Reviewed by Dennis Schwartz
The Cold War spy film based on the novel by Len Deighton has Harry Palmer (Michael Caine), the reluctant secret agent from The Ipcress File (1965) and Funeral in Berlin (1966), back again in Ken Russell’s (“Women in Love”/”The Music Lovers”/”The Devils”) Billion Dollar Brain. It’s far-fetched, but it’s fun. Harry quit the spy game to devote himself to private detective work, but is coerced through blackmail to re-join MI5 by his former boss Colonel Ross (Guy Doleman).
Writer John McGrath keeps the plot slow in developing and when revealed seems incomprehensible, even for this Bond type of Pop Art spy film where plot is generally thought of as irrelevant. But the entire cast is superb, and the film hangs in there with plenty of double-crosses, twists and entertaining odd quirks in the conventional spy story. What’s surprising is that it’s devoid of Russell’s usual excesses and arty pretensions (probably because this is only Russell’s second feature).

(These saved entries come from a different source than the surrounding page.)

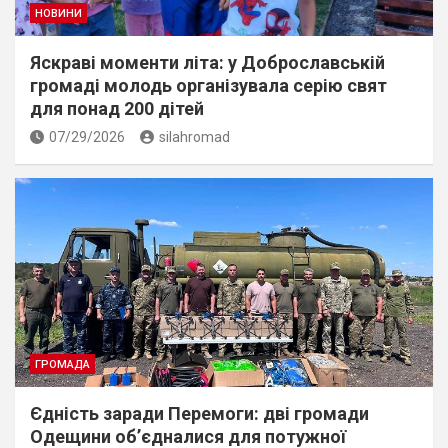
НОВИНИ
Яскраві моменти літа: у Доброславській
громаді молодь організувала серію свят
для понад 200 дітей
07/29/2026
silahromad
ГРОМАДА
Єдність заради Перемоги: дві громади
Одещини об’єдналися для потужної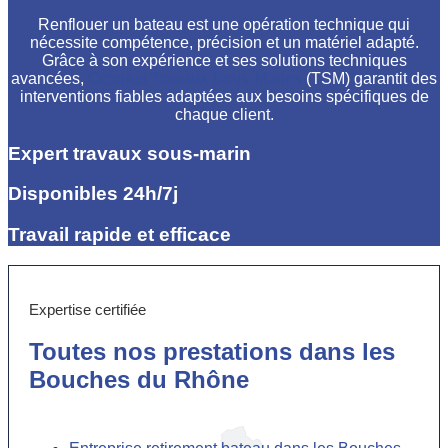
Renflouer un bateau est une opération technique qui
nécessite compétence, précision et un matériel adapté.
Grâce à son expérience et ses solutions techniques
avancées,
Octopus Travaux Sous-Marins
(TSM) garantit des
interventions fiables adaptées aux besoins spécifiques de
chaque client.
Expert travaux sous-marin
Disponibles 24h/7j
Travail rapide et efficace
Expertise certifiée
Toutes nos prestations dans les
Bouches du Rhône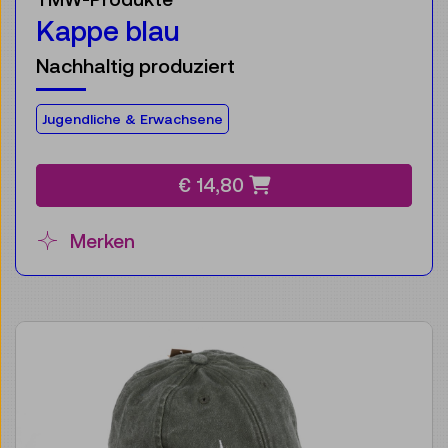
Kappe blau
Nachhaltig produziert
Für die Zielgruppe:
Jugendliche & Erwachsene
€ 14,80
Merken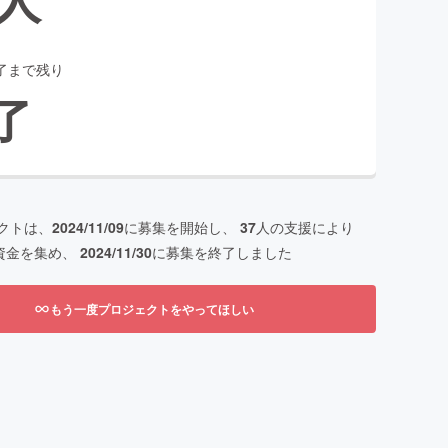
了まで残り
了
クトは、
2024/11/09
に募集を開始し、
37
人の支援により
資金を集め、
2024/11/30
に募集を終了しました
もう一度プロジェクトをやってほしい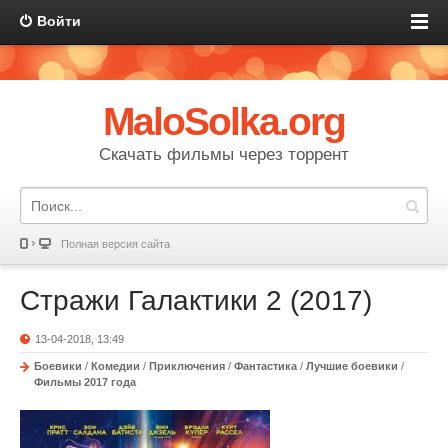
Войти
MaloSolka.org
Скачать фильмы через торрент
Полная версия сайта
Стражи Галактики 2 (2017)
13-04-2018, 13:49
Боевики
/
Комедии
/
Приключения
/
Фантастика
/
Лучшие боевики
/
Фильмы 2017 года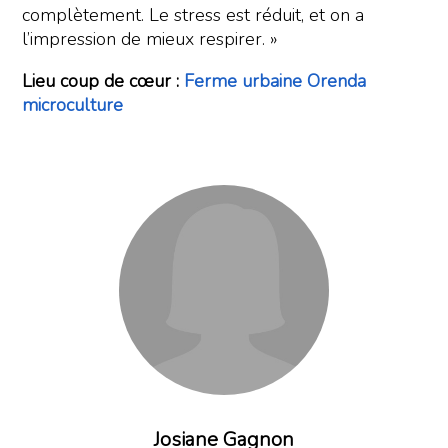
complètement. Le stress est réduit, et on a
l’impression de mieux respirer. »
Lieu coup de cœur :
Ferme urbaine Orenda
microculture
Josiane Gagnon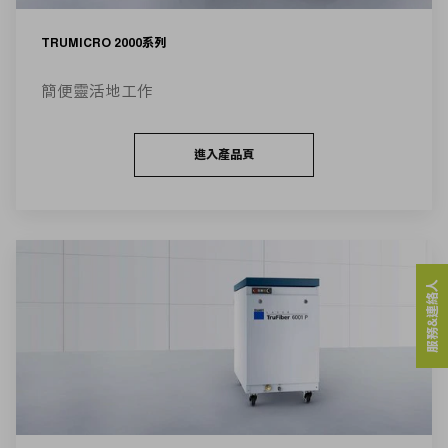
TRUMICRO 2000系列
簡便靈活地工作
進入產品頁
服務&連絡人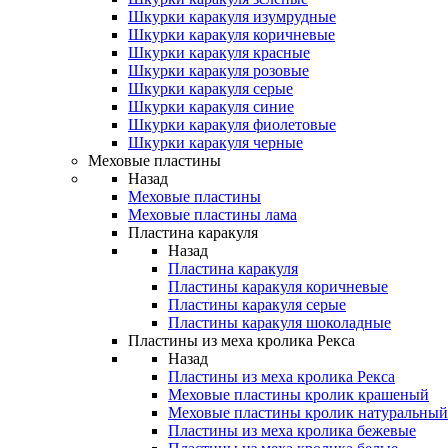
Шкурки каракуля изумрудные
Шкурки каракуля коричневые
Шкурки каракуля красные
Шкурки каракуля розовые
Шкурки каракуля серые
Шкурки каракуля синие
Шкурки каракуля фиолетовые
Шкурки каракуля черные
Меховые пластины
Назад
Меховые пластины
Меховые пластины лама
Пластина каракуля
Назад
Пластина каракуля
Пластины каракуля коричневые
Пластины каракуля серые
Пластины каракуля шоколадные
Пластины из меха кролика Рекса
Назад
Пластины из меха кролика Рекса
Меховые пластины кролик крашеный
Меховые пластины кролик натуральный
Пластины из меха кролика бежевые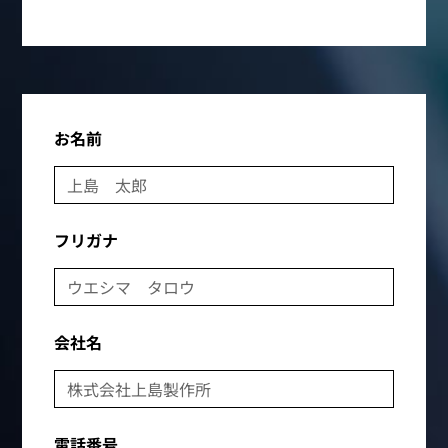
お名前
フリガナ
会社名
電話番号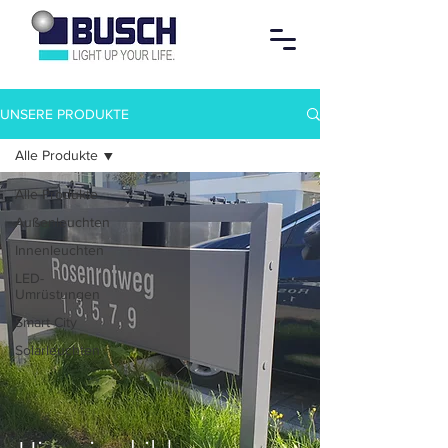
UNSERE PRODUKTE
Alle Produkte
Alle Produkte
Außenleuchten
Innenleuchten
LED-
Umrüstungen
Smart City
Solarleuchten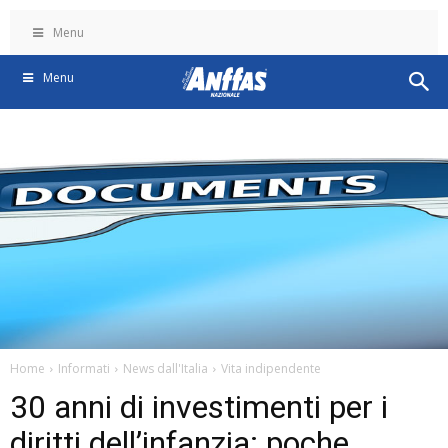
Menu
Menu
Home
Informati
News dall'Italia
Vita indipendente
30 anni di investimenti per i
diritti dell’infanzia: poche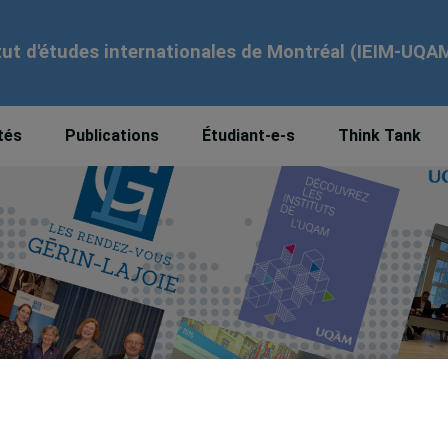
tut d'études internationales de Montréal (IEIM-UQA
tés
Publications
Étudiant-e-s
Think Tank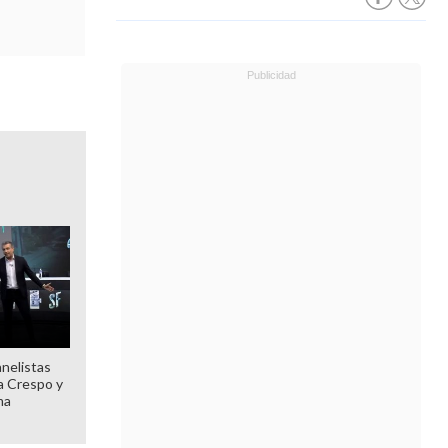
anelistas
 a Crespo y
ma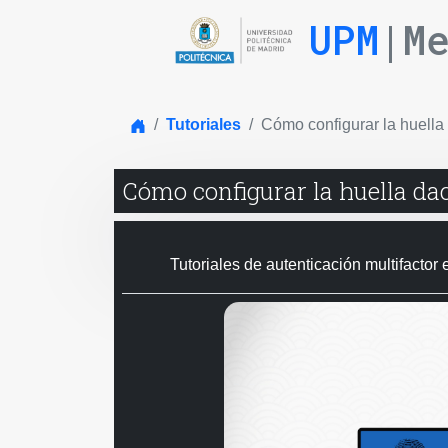
UPM
|M
Inicio
Tutoriales
Cómo configurar la huella
Cómo configurar la huella da
Tutoriales de autenticación multifactor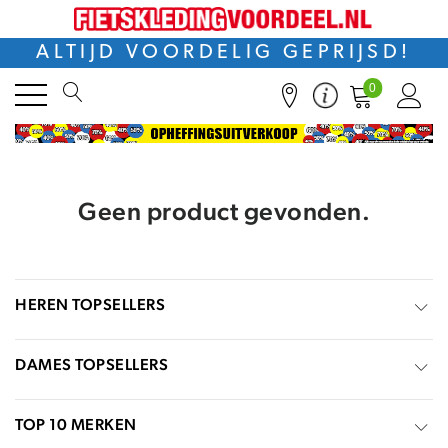
ALTIJD VOORDELIG GEPRIJSD!
0
Geen product gevonden.
HEREN TOPSELLERS
DAMES TOPSELLERS
TOP 10 MERKEN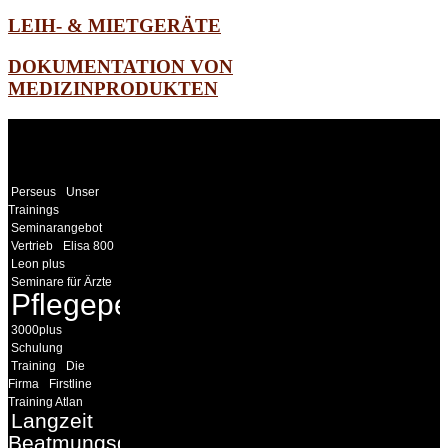
LEIH- & MIETGERÄTE
DOKUMENTATION VON
MEDIZINPRODUKTEN
WEITERE
LINKS
Perseus
Unser
Trainings
Seminarangebot
Vertrieb
Elisa 800
Leon plus
Seminare für Ärzte
Pflegepersonal
3000plus
Schulung
Training
Die
Firma
Firstline
Training Atlan
Langzeit
Beatmungsgeräte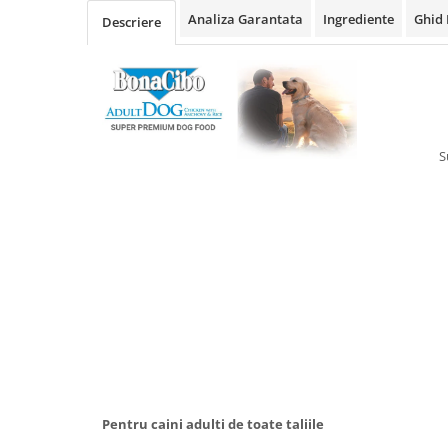
Analiza Garantata
Ingrediente
Ghid 
Descriere
S
Pentru caini adulti de toate taliile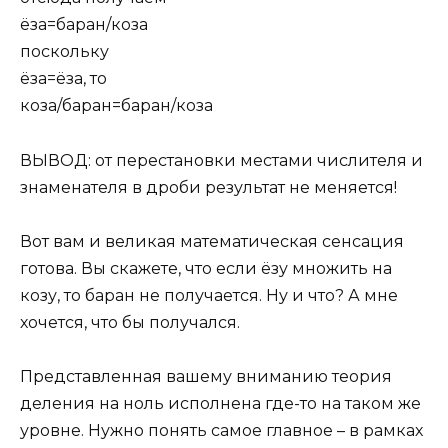
ёза=баран/коза
поскольку
ёза=ёза, то
коза/баран=баран/коза
ВЫВОД: от перестановки местами числителя и
знаменателя в дроби результат не меняется!
Вот вам и великая математическая сенсация
готова. Вы скажете, что если ёзу множить на
козу, то баран не получается. Ну и что? А мне
хочется, что бы получался.
Представленная вашему вниманию теория
деления на ноль исполнена где-то на таком же
уровне. Нужно понять самое главное – в рамках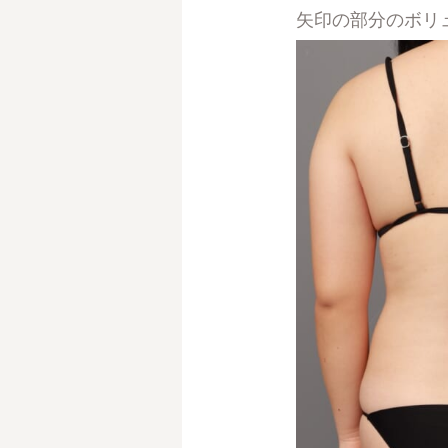
矢印の部分のボリ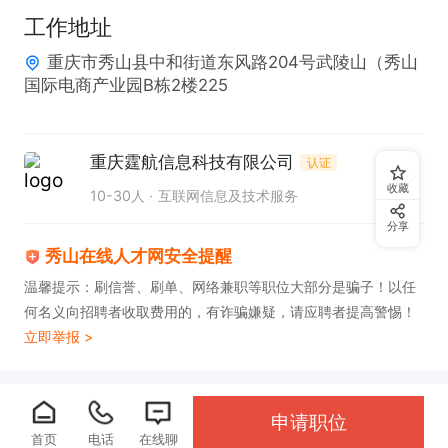
1. 具备良好的沟通能力，口齿清晰，能熟练使用普通
工作地址
话进行交流。  

重庆市秀山县中和街道东风路204号武陵山（秀山
2. 熟悉基本的电脑操作及App使用流程，具备一定的
国际电商产业园B栋2楼225
学习能力。
重庆霆航信息科技有限公司
认证
收藏
10-30人
互联网信息及技术服务
分享
秀山在线人才网安全提醒
温馨提示：刷信誉、刷单、网络兼职等职位大部分是骗子！以任
何名义向招聘者收取费用的，有诈骗嫌疑，请应聘者提高警惕！
立即举报 >
申请职位
首页
电话
在线聊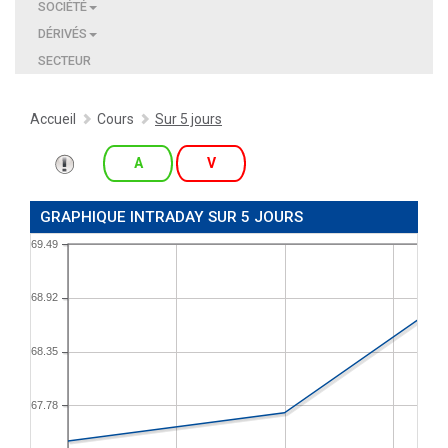
SOCIÉTÉ
DÉRIVÉS
SECTEUR
Accueil
Cours
Sur 5 jours
A
V
GRAPHIQUE INTRADAY SUR 5 JOURS
69.49
68.92
68.35
67.78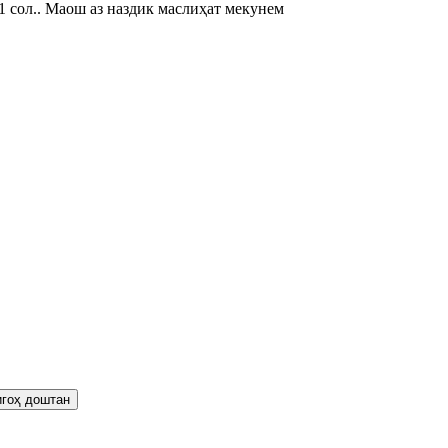
1 сол.. Маош аз наздик маслиҳат мекунем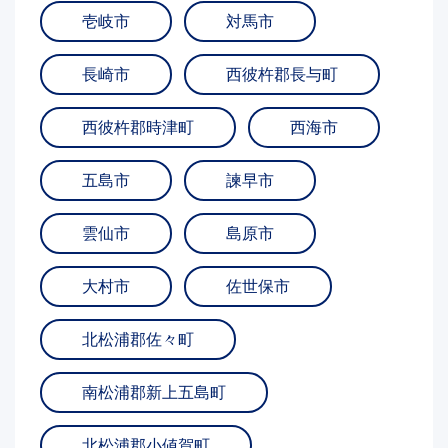
壱岐市
対馬市
長崎市
西彼杵郡長与町
西彼杵郡時津町
西海市
五島市
諫早市
雲仙市
島原市
大村市
佐世保市
北松浦郡佐々町
南松浦郡新上五島町
北松浦郡小値賀町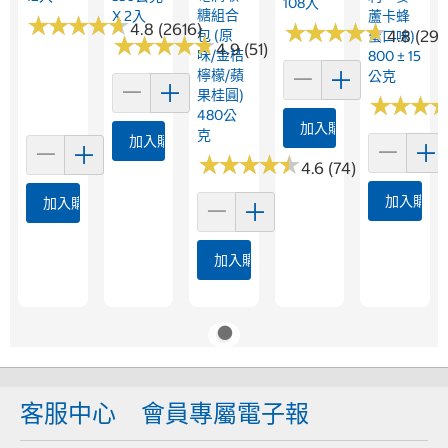
108入
糖組合
X 2入
蘆卡蜂
★
★
★
★
★
★
★
★
★
★
★
★
★
★
★
★
★
★
★
★
4.8 (2616)
包 (原
4.8 (292
蜜口味)
★
★
★
★
★
★
★
★
★
★
4.9 (51)
味/金桔
800 ± 15
檸檬/蘋
公克
果桂圓)
★
★
★
★
★
★
480公
加入購物車
克
加入購物車
★
★
★
★
★
★
★
★
★
★
4.6 (74)
加入購物
加入購物車
加入購物車
客服中心
會員專屬電子報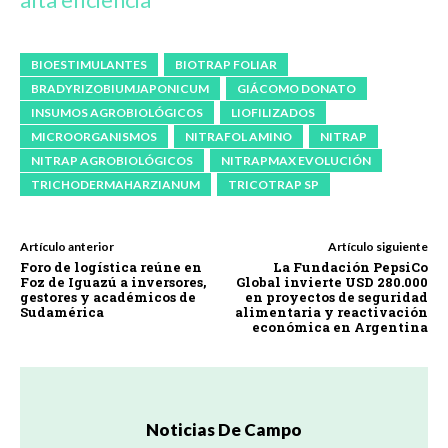
BIOESTIMULANTES
BIOTRAP FOLIAR
BRADYRIZOBIUMJAPONICUM
GIÁCOMO DONATO
INSUMOS AGROBIOLÓGICOS
LIOFILIZADOS
MICROORGANISMOS
NITRAFOL AMINO
NITRAP
NITRAP AGROBIOLÓGICOS
NITRAPMAX EVOLUCIÓN
TRICHODERMAHARZIANUM
TRICOTRAP SP
Artículo anterior
Artículo siguiente
Foro de logística reúne en
La Fundación PepsiCo
Foz de Iguazú a inversores,
Global invierte USD 280.000
gestores y académicos de
en proyectos de seguridad
Sudamérica
alimentaria y reactivación
económica en Argentina
Noticias De Campo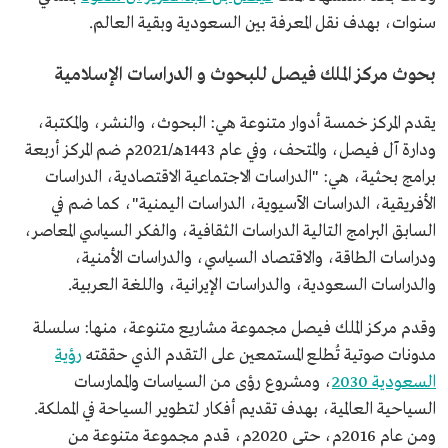
سنوات، بهدف نقل المعرفة بين السعودية وبقية العالم.
بحوث مركز الملك فيصل للبحوث و الدراسات الإسلامية
يقدم المركز خمسة أدوار متنوعة هي: البحوث، والنشر، والمكتبة،
ودارة آل فيصل، والمتحف، وفي عام 1443هـ/2021م ضم المركز أربعة
برامج بحثية، هي: "الدراسات الاجتماعية الاقتصادية، الدراسات
الأفريقية، الدراسات الآسيوية، الدراسات اليمنية"، كما ضم في
السابق البرامج التالية الدراسات الثقافية، والفكر السياسي المعاصر،
ودراسات الطاقة، والاقتصاد السياسي، والدراسات الأمنية،
والدراسات السعودية، والدراسات الإيرانية، واللغة العربية.
وقدم مركز الملك فيصل مجموعة مشاريع متنوعة، منها: سلسلة
مدونات صوتية تُطلع المستمعين على التقدم الذي حققته
رؤية
السعودية 2030
، ومشروع رؤى من السياسات والممارسات
السياحية العالمية، بهدف تقديم أفكار لتطوير السياحة في المملكة.
ومن عام 2016م، حتى 2020م، قدم مجموعة متنوعة من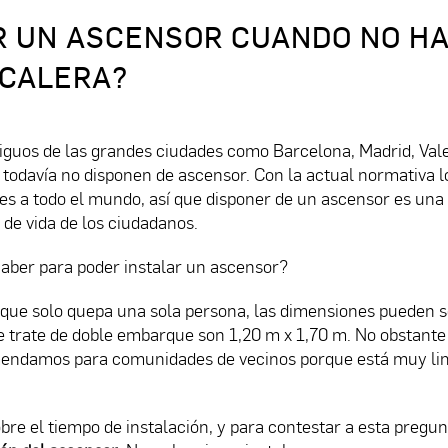
R UN ASCENSOR CUANDO NO H
SCALERA?
guos de las grandes ciudades como Barcelona, Madrid, Vale
e todavía no disponen de ascensor. Con la actual normativa l
les a todo el mundo, así que disponer de un ascensor es una
 de vida de los ciudadanos.
ber para poder instalar un ascensor?
l que solo quepa una sola persona, las dimensiones pueden s
e trate de doble embarque son 1,20 m x 1,70 m. No obstante
mendamos para comunidades de vecinos porque está muy li
e el tiempo de instalación, y para contestar a esta pregun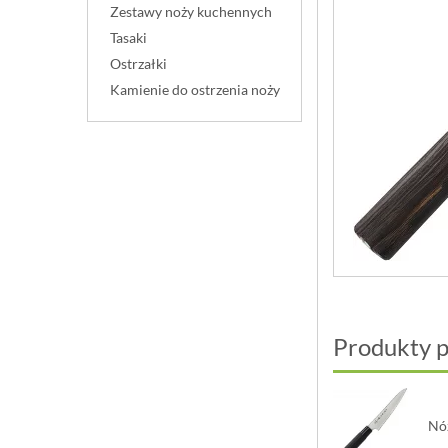
Zestawy noży kuchennych
Tasaki
Ostrzałki
Kamienie do ostrzenia noży
Produkty 
Nóż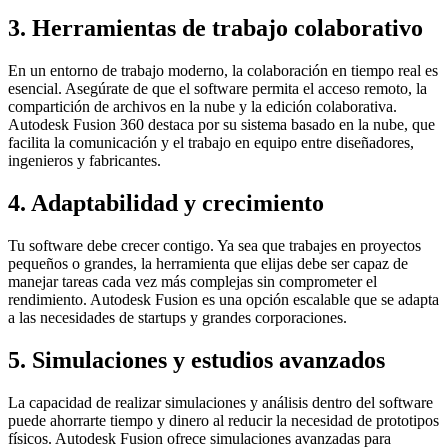
3. Herramientas de trabajo colaborativo
En un entorno de trabajo moderno, la colaboración en tiempo real es
esencial. Asegúrate de que el software permita el acceso remoto, la
compartición de archivos en la nube y la edición colaborativa.
Autodesk Fusion 360 destaca por su sistema basado en la nube, que
facilita la comunicación y el trabajo en equipo entre diseñadores,
ingenieros y fabricantes.
4. Adaptabilidad y crecimiento
Tu software debe crecer contigo. Ya sea que trabajes en proyectos
pequeños o grandes, la herramienta que elijas debe ser capaz de
manejar tareas cada vez más complejas sin comprometer el
rendimiento. Autodesk Fusion es una opción escalable que se adapta
a las necesidades de startups y grandes corporaciones.
5. Simulaciones y estudios avanzados
La capacidad de realizar simulaciones y análisis dentro del software
puede ahorrarte tiempo y dinero al reducir la necesidad de prototipos
físicos. Autodesk Fusion ofrece simulaciones avanzadas para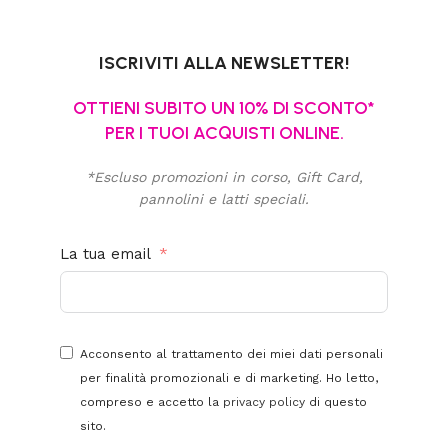
ISCRIVITI ALLA NEWSLETTER!
OTTIENI SUBITO UN 10% DI SCONTO*
PER I TUOI ACQUISTI ONLINE.
*Escluso promozioni in corso, Gift Card,
pannolini e latti speciali.
La tua email
Acconsento al trattamento dei miei dati personali
per finalità promozionali e di marketing. Ho letto,
compreso e accetto la
privacy policy
di questo
sito.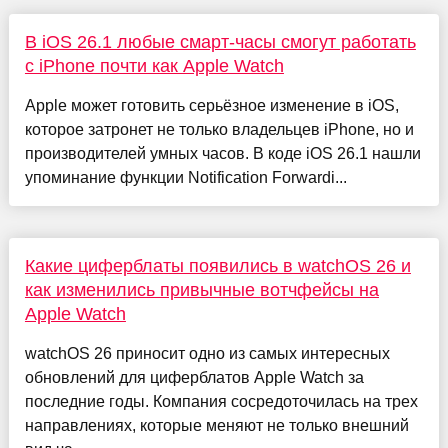
В iOS 26.1 любые смарт-часы смогут работать
с iPhone почти как Apple Watch
Apple может готовить серьёзное изменение в iOS,
которое затронет не только владельцев iPhone, но и
производителей умных часов. В коде iOS 26.1 нашли
упоминание функции Notification Forwardi...
Какие циферблаты появились в watchOS 26 и
как изменились привычные вотчфейсы на
Apple Watch
watchOS 26 приносит одно из самых интересных
обновлений для циферблатов Apple Watch за
последние годы. Компания сосредоточилась на трех
направлениях, которые меняют не только внешний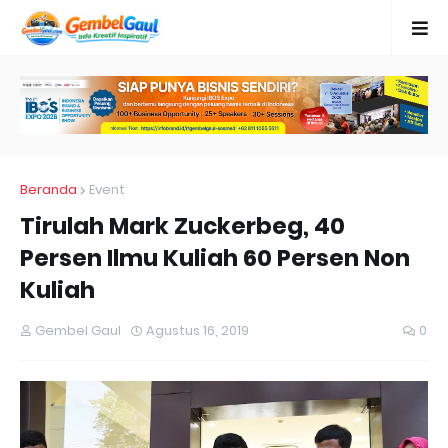
Beranda
Event
Tirulah Mark Zuckerbeg, 40
Persen Ilmu Kuliah 60 Persen Non
Kuliah
Gembel Gaul
Agustus 16, 2019
0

Harry receives a mysterious call in his London flat and travels to frigid Helsinki on a secret mission involving virulent eggs delivered in a package (the eggs were stolen from a secret British laboratory). He meets a mysterious pretty blonde Eastern European contact, Anya (Francoise Dorleac, killed in an auto accident after making the film), who takes him to a wintry location where he’s to be paid off for the delivery. There he encounters former American CIA agent Leo Newbegin (Karl Malden), an old slippery colleague he once saved, who is now working privately and informs him that he’s the mystery person who sent for him. Leo is nude in the sauna and his hottie cohort also takes off her clothes, and when Harry’s still dressed a chortling Leo tells him “Don’t be so British!”
Harry is suspicious of Leo’s job offer and the spy scam he’s working on (establishing a secret underground in Latvia for a revolution), especially, after being told by Leo that he’s employed by the crazed extreme right-winger Texan oil billionaire General Midwinter (Ed Begley), a ranting and raving lunatic-figure obsessed with overthrowing the Communist regime in Russia through his organization “Crusade For Freedom.”
Investigating on his own, Harry finds that the man in Finland he was supposed to deliver the package to, Kaarna, has been murdered. While in Kaarna’s apartment, he’s kidnapped by Colonel Ross and put once again on the Brit spy payroll to find out what the superpatriot organization based in Texas is up to and why they stole the eggs.
The deeper Harry gets involved the more he learns that his best friend is his old foe from Berlin, the good humored Russian Colonel Stok (Oscar Homolka), who keeps bailing him out of danger and shows his soft side as he weeps at a performance of Shostakovich’s Seventh Symphony. The two work together, in the end, to stop the fanatical Midwinter’s forces from causing a revolution in Latvia by the use of his giant billion dollar computer in his Texas hideaway, the releasing of the deadly virus eggs, and the use of his own private army.